Now, the toughie. Clip requires a $8.99 per month subscription fee. At the time of writing, they’re offering a six month trial.
I want to pretend the iOS version of Clip hasn’t fast become essential to my workflow in less than two days. But it has. Being untethered from my studio adds more than nine dollars of value to my life. I don’t want to give that freedom of movement up.
I'm not a fan of subscription based software, but I spend more combined on a Twitch sub and Discord Nitro per month. I’ll cope even if I’m not crazy about it.
Everything’s a service now. You may not realize it, but you’ve been paying me $24.99 a month for my opinions for five years. Check your credit card statements.
Soon art apps will have loot boxes containing random filters and brush tools that can only be purchased with in-app currency.
I’m straying. You can take the gloves off now. The only negatives left to explain are things I got wrong when I tested an iPad Pro at its launch.
I’d maligned the Pencil in the past, but it wasn’t its fault it felt floaty and odd. What I thought were hardware limitations were apparently just the narrow ambitions of the art apps at the time. Those apps simply weren’t as good at complimenting the Pro as Clip is.
Clip has best in class stroke and pressure interpretation. If something feels off to you, adjust the global pressure curve in Clip Studio to get the most out of your Pencil. Doing so will help you experience the fullness of the Pencil’s pressure range and give the Pencil its proper due.
The Pen Pressure Setting is tucked under Clip’s logo menu (to the left of the File menu). Select it. Make a few strokes. The app will tailor its input curve to your hand’s heaviness and way of mark making.
Me? I set the curve to a straight, flat line. This allows the Pencil a full range of pressure un-massaged by the application. I adjust my brushes on an individual basis instead (with each having their own pressure curve tailored for a specific feel).
After telling the app to set a pressure curve that’s suited to you, you’re in the best position to feel the Pencil for what it is — a stylus with linear, predictable, and reliable output.
Where my Pencil touched the tablet my mark was made.

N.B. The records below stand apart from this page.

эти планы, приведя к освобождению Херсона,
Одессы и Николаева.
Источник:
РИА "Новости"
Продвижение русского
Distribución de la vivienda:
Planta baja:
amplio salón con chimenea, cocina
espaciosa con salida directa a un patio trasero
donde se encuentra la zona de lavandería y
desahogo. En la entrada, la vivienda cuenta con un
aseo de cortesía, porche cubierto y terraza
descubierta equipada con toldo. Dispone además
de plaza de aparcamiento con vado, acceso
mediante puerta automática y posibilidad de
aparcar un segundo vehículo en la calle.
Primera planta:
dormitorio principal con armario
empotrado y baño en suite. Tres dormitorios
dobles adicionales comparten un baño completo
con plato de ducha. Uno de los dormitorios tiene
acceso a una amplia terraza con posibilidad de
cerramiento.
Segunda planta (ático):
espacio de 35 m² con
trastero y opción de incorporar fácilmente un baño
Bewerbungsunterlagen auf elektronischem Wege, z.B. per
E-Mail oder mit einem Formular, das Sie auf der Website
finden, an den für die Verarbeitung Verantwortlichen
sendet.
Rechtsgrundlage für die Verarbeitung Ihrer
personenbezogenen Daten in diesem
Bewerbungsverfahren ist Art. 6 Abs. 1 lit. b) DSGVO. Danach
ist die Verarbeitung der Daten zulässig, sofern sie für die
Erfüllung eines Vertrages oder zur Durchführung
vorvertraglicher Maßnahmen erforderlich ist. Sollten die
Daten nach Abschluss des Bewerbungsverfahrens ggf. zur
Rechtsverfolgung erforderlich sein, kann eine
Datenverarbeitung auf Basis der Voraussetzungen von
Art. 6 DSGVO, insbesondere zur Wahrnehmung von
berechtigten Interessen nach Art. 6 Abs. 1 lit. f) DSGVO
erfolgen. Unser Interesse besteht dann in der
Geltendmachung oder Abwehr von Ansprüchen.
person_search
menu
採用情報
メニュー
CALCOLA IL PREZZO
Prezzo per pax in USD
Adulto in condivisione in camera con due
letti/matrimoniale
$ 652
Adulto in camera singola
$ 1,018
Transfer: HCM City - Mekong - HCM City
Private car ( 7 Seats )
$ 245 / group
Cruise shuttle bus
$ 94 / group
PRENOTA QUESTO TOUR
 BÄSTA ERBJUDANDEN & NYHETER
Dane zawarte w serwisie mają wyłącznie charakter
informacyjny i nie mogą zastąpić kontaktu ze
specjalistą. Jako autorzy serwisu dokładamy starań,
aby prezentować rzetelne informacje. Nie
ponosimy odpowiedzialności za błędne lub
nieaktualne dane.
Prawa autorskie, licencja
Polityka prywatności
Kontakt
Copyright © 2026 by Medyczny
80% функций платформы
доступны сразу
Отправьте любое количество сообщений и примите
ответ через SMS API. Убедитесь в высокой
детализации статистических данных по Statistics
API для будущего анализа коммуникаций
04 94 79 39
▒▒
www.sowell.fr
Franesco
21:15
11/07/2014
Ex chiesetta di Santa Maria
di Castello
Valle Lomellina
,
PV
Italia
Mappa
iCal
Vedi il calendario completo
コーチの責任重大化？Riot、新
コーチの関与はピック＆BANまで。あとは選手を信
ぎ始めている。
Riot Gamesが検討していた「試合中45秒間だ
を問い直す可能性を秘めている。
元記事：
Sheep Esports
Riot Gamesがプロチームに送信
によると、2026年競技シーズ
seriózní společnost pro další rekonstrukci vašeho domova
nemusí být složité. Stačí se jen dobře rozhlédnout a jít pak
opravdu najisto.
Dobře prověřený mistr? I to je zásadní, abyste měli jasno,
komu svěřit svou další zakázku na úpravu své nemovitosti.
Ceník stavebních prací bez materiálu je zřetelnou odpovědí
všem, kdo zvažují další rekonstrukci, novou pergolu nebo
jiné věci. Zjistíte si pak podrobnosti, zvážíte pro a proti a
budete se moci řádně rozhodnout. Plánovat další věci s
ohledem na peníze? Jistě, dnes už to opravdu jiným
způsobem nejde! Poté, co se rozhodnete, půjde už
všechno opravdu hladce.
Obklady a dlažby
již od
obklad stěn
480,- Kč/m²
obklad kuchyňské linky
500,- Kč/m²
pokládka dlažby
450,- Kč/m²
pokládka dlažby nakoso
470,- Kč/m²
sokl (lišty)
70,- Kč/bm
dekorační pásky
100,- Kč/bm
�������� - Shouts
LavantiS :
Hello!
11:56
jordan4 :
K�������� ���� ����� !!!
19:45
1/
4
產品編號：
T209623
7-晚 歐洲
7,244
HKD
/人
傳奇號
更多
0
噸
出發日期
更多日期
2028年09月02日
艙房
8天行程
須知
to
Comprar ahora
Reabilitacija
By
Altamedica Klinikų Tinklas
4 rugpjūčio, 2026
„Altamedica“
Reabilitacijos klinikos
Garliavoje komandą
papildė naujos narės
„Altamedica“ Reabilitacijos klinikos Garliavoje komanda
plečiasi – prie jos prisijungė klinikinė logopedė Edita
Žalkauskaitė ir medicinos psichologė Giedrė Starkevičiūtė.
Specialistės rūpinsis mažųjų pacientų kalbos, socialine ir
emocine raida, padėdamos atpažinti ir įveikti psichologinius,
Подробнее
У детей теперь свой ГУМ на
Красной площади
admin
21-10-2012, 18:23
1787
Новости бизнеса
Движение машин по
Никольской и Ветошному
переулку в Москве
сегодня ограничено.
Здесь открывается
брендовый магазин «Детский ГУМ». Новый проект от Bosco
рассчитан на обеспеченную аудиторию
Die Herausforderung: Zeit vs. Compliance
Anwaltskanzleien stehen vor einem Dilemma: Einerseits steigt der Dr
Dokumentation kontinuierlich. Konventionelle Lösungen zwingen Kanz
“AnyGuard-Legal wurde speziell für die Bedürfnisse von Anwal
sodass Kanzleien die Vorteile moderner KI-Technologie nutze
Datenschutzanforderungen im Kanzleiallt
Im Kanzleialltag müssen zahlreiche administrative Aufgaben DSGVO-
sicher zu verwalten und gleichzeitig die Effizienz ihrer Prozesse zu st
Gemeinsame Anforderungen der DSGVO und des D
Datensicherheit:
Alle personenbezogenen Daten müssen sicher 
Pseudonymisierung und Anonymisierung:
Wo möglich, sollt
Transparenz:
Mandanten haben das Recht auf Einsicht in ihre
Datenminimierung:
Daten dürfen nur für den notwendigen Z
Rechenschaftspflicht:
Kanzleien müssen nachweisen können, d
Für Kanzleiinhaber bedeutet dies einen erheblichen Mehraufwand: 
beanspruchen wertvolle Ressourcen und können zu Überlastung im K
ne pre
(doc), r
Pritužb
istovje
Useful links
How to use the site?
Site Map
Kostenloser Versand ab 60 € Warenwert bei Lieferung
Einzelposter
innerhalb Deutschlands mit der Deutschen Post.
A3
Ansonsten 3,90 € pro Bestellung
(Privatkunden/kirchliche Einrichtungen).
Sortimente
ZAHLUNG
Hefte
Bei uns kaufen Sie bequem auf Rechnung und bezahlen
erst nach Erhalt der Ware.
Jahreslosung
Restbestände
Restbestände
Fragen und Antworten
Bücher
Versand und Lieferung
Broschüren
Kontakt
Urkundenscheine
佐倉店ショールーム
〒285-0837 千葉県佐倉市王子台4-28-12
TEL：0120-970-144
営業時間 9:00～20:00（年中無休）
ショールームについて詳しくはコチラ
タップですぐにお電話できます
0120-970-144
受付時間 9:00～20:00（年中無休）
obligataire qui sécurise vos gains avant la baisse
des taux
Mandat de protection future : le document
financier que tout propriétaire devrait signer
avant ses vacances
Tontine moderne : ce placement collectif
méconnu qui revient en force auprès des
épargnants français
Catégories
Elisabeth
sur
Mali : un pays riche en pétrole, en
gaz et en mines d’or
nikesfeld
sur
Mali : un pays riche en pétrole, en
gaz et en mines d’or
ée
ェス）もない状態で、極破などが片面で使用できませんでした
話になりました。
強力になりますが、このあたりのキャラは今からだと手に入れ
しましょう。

There was no cursor offset to speak of. There was no stylus tip parallax that plagues Wacom’s Cintiq line. There was no laggy, laboring cursor trudging along behind my stylus to remind me those marks weren’t really coming from the end of the Pencil.
I hadn't had this much fun drawing digitally — hell, in any capacity — in ages. I started to forget that I was using a digital device. I found myself treating the iPad Pro the way I do paper. I instinctively reached down to wipe away eraser leavings that weren’t there. I got lost in making art. I’m sorry I ever doubted you, Pencil.
So it works really well. What about that Venn diagram?
The iPad Pro paired with Clip Studio is a joy. I've written art hardware reviews for loads of digital tools. I have two Surfaces, a Companion, a heap of off-brand tablets and tablet monitors, and a few Intuos Pros and Cintiqs. If you forced me to keep only one, I might choose the iPad Pro and Pencil. It feels that good.
In the digital artist’s art-hardware-holy-grail-Venn-diagram of portability and capability mentioned earlier, the iPad Pro represents a near-perfect overlap.
My studio is empty as I write this. For over fifteen years, constrained in place by the tools required to do my work, I’ve occupied its spaces and brought the world to me through illustration. Now I’m bringing my illustration into the world instead.